Children are like sponges that soak up everything they’re exposed to, particularly from their peers, siblings, television programs, and yes, even us parents. We have all learned what we are “supposed” to do from watching others in a variety of settings. When it comes to dating, undoubtedly the most effective approach to teaching a child what a date should be like is by starting as young as possible and building upon it throughout childhood.
Parents can model appropriate behaviors very easily, and the toddler years are a perfect time to start. A 2-year-old daughter would be thrilled for her daddy to take her out for an ice cream cone and spend some time being the apple of his eye. A 3-year-old son would be in heaven going to get a Happy Meal with mommy and having an hour of her undivided attention. While a 10-year old-boy or a 16-year-old girl may often seem like they would rather do something other than hang out with their parents, more often than not, that is a front. In reality, at the core children and adolescents crave some of their parents’ uninterrupted attention, even if only for a few moments.

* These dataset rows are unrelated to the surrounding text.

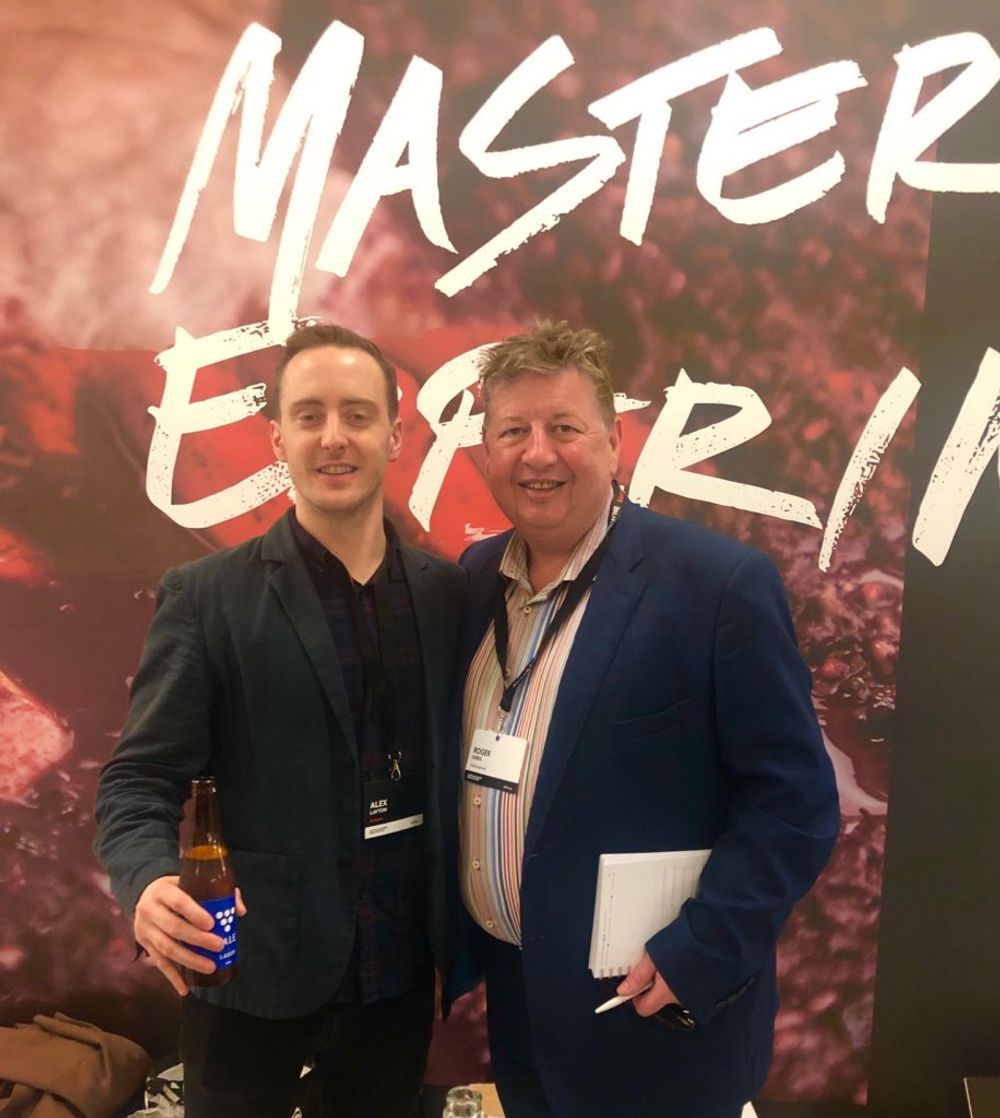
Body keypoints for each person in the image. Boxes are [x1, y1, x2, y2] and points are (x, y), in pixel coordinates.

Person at [449, 320, 840, 1118]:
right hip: (520, 1010)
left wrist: (704, 953)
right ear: (486, 451)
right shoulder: (474, 578)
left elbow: (794, 802)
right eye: (513, 431)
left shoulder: (717, 585)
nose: (537, 454)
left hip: (651, 1016)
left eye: (564, 427)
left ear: (615, 442)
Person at [95, 323, 465, 1118]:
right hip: (247, 975)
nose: (334, 437)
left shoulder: (448, 595)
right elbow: (139, 779)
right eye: (309, 415)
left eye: (357, 414)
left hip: (399, 977)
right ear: (277, 439)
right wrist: (148, 881)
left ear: (396, 434)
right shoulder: (207, 596)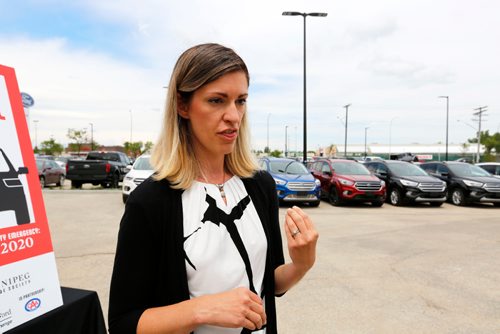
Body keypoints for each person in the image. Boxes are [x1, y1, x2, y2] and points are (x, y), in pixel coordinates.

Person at [108, 43, 318, 334]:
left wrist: (301, 264)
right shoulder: (152, 201)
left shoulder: (260, 186)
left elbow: (269, 283)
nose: (233, 115)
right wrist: (200, 310)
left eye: (241, 101)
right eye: (217, 100)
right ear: (183, 105)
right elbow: (123, 323)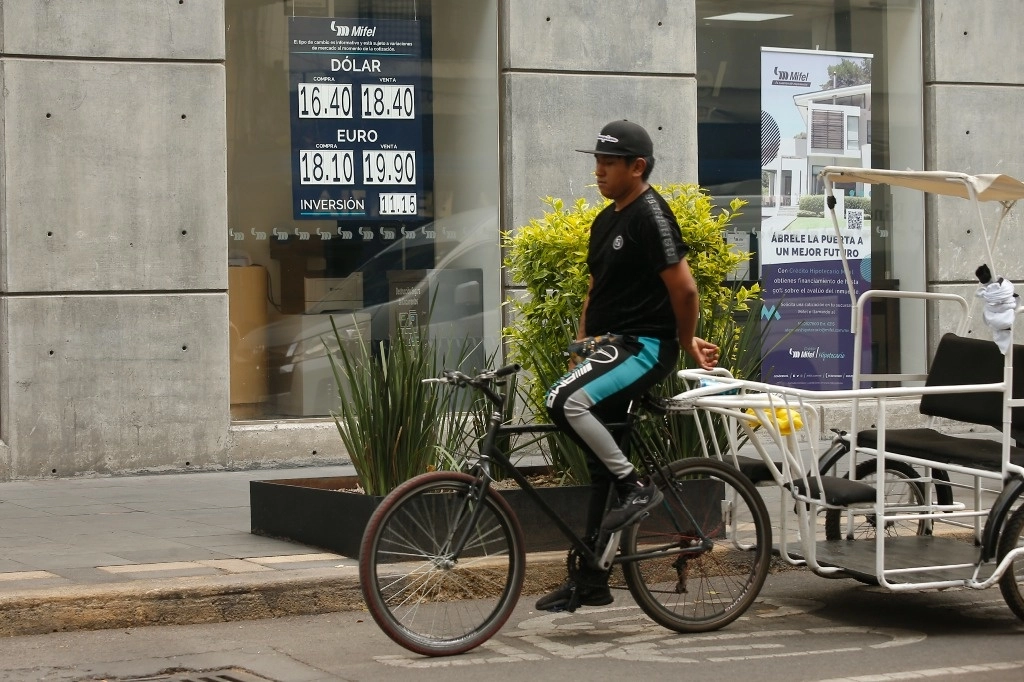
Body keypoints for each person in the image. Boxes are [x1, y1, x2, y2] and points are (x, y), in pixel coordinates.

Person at [536, 119, 720, 612]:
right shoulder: (605, 220)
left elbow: (684, 288)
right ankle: (593, 582)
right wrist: (581, 345)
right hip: (609, 347)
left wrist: (682, 341)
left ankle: (636, 485)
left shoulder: (651, 215)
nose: (597, 171)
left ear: (636, 167)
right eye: (596, 161)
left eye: (608, 163)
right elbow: (596, 290)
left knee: (564, 400)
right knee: (599, 468)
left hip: (644, 348)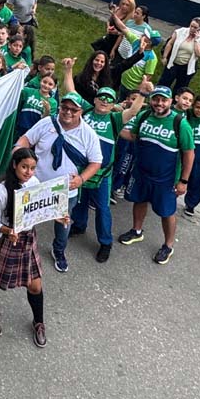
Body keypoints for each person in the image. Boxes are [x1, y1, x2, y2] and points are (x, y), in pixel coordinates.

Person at [63, 57, 147, 263]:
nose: (104, 101)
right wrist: (68, 70)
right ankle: (79, 226)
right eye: (101, 97)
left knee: (102, 208)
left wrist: (143, 93)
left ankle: (105, 242)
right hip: (82, 169)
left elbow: (133, 111)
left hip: (102, 173)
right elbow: (71, 92)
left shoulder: (115, 119)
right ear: (94, 100)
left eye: (109, 99)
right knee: (80, 202)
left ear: (113, 105)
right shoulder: (86, 111)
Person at [14, 92, 102, 273]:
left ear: (81, 111)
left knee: (63, 222)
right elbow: (27, 139)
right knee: (25, 217)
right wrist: (17, 149)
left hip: (64, 189)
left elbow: (96, 162)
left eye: (73, 109)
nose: (68, 112)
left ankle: (59, 250)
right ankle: (20, 248)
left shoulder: (89, 134)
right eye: (65, 108)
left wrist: (81, 179)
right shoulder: (47, 123)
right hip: (35, 184)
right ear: (60, 107)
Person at [118, 85, 195, 265]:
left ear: (170, 101)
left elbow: (189, 153)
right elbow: (132, 135)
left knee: (166, 212)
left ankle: (168, 245)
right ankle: (137, 231)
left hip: (165, 179)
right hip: (141, 173)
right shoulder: (144, 116)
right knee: (139, 200)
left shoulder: (180, 123)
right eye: (156, 99)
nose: (159, 103)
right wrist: (112, 126)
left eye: (163, 100)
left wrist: (183, 181)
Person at [0, 148, 49, 347]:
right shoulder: (0, 192)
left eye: (33, 168)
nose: (28, 172)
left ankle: (39, 322)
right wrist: (6, 230)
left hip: (28, 239)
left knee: (35, 286)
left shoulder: (34, 184)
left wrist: (58, 215)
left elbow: (42, 208)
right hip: (7, 240)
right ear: (14, 165)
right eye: (24, 167)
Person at [159, 18, 200, 92]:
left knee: (180, 89)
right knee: (163, 84)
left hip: (186, 67)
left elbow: (199, 54)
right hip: (173, 63)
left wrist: (196, 40)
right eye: (191, 26)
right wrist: (165, 57)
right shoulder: (181, 31)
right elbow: (170, 43)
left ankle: (174, 102)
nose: (192, 29)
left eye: (195, 28)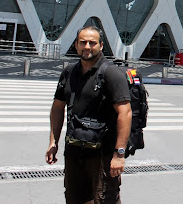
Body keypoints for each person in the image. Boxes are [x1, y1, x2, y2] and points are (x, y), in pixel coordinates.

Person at [46, 26, 132, 203]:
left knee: (103, 199)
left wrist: (119, 154)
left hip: (103, 155)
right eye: (82, 42)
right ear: (76, 45)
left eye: (92, 43)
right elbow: (57, 107)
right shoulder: (69, 72)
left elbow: (125, 113)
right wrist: (53, 142)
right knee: (74, 198)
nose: (87, 46)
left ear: (101, 46)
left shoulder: (111, 74)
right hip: (74, 151)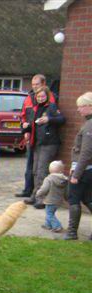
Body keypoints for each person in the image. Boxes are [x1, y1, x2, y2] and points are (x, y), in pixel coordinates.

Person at [22, 87, 65, 209]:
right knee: (35, 171)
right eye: (38, 96)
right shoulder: (35, 108)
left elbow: (62, 119)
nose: (40, 98)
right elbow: (32, 124)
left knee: (42, 171)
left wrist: (49, 119)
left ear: (47, 96)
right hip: (37, 143)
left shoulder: (51, 107)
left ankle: (41, 199)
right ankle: (35, 195)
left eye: (43, 96)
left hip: (49, 143)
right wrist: (25, 127)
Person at [16, 74, 57, 198]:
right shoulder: (29, 98)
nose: (34, 87)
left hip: (44, 139)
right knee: (31, 166)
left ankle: (38, 194)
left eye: (37, 85)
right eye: (33, 85)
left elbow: (56, 117)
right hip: (31, 136)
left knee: (40, 169)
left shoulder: (51, 99)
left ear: (43, 84)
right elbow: (23, 116)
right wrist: (25, 130)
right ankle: (28, 190)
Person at [65, 91, 92, 241]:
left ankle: (72, 232)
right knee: (88, 199)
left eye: (81, 106)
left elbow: (86, 152)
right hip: (88, 169)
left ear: (89, 106)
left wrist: (76, 174)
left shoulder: (89, 126)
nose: (78, 109)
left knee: (73, 198)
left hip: (84, 169)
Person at [35, 160, 68, 233]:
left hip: (50, 200)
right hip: (58, 201)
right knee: (50, 213)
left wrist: (38, 193)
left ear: (50, 170)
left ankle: (57, 226)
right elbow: (66, 191)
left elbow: (44, 189)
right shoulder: (64, 180)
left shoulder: (49, 179)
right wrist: (66, 198)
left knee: (49, 214)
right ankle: (48, 225)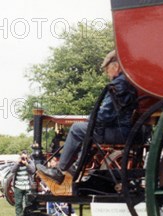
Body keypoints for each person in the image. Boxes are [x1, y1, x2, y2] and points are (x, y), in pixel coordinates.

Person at [37, 50, 138, 185]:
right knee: (86, 129)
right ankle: (74, 168)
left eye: (107, 70)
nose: (107, 74)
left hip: (120, 132)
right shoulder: (128, 82)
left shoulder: (119, 84)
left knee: (77, 129)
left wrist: (89, 121)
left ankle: (60, 171)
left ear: (116, 66)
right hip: (127, 130)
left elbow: (105, 115)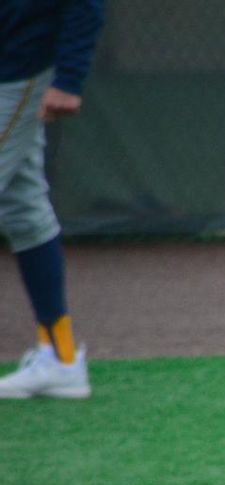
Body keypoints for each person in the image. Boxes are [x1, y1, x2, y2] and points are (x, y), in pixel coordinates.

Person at [0, 0, 105, 401]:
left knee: (24, 209)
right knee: (25, 211)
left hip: (18, 70)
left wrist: (70, 79)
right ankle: (60, 360)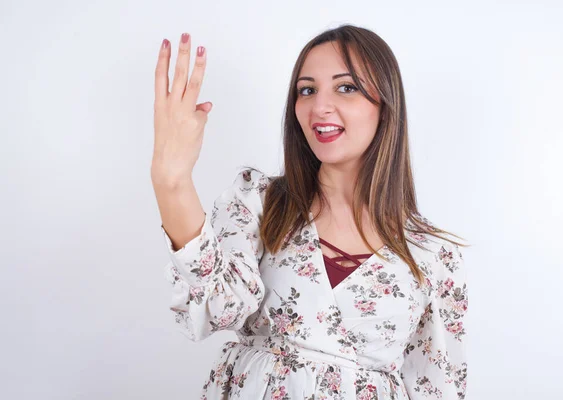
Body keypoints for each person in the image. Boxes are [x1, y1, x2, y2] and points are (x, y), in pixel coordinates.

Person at [151, 24, 469, 400]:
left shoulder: (432, 254)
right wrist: (172, 180)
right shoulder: (261, 202)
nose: (320, 107)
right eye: (307, 90)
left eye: (346, 87)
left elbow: (438, 386)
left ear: (385, 105)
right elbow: (219, 308)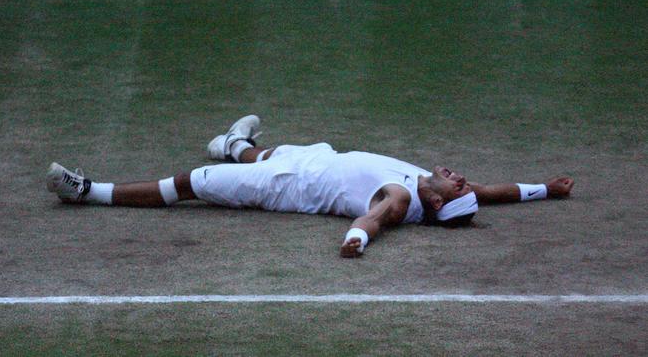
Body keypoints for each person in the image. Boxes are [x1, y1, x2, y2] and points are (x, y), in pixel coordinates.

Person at [46, 115, 574, 257]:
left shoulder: (405, 197)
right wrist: (545, 189)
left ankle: (88, 190)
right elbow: (495, 193)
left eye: (457, 187)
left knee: (190, 184)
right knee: (268, 150)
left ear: (436, 201)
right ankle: (234, 143)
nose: (463, 178)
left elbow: (375, 217)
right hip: (316, 160)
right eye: (464, 184)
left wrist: (357, 239)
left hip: (287, 187)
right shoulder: (437, 191)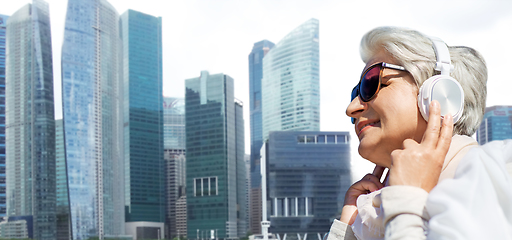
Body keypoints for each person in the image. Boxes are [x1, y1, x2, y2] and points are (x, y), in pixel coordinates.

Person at [326, 26, 512, 240]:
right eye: (354, 94)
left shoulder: (498, 175)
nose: (351, 108)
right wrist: (347, 229)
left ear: (439, 92)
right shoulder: (366, 215)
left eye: (371, 83)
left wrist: (407, 200)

A daddy-daughter date is a perfect opportunity for a father to model how he expects another young man to treat his daughter and to help her figure out what to look for when she begins dating. In the same way, a mommy-son date is an extremely powerful platform for a mother to teach her son how a lady should conduct herself, as well as how a young man should respond. Things as simple as opening the door, paying for a meal, or whether to hold hands are very easy to teach a young child. The more opportunities they have to practice these things with mom or dad, the more likely they are to repeat these same patterns as they begin to pursue dating relationships. Whether you start this with a toddler or an adolescent, any opportunity a parent takes to model behavior is better than nothing at all.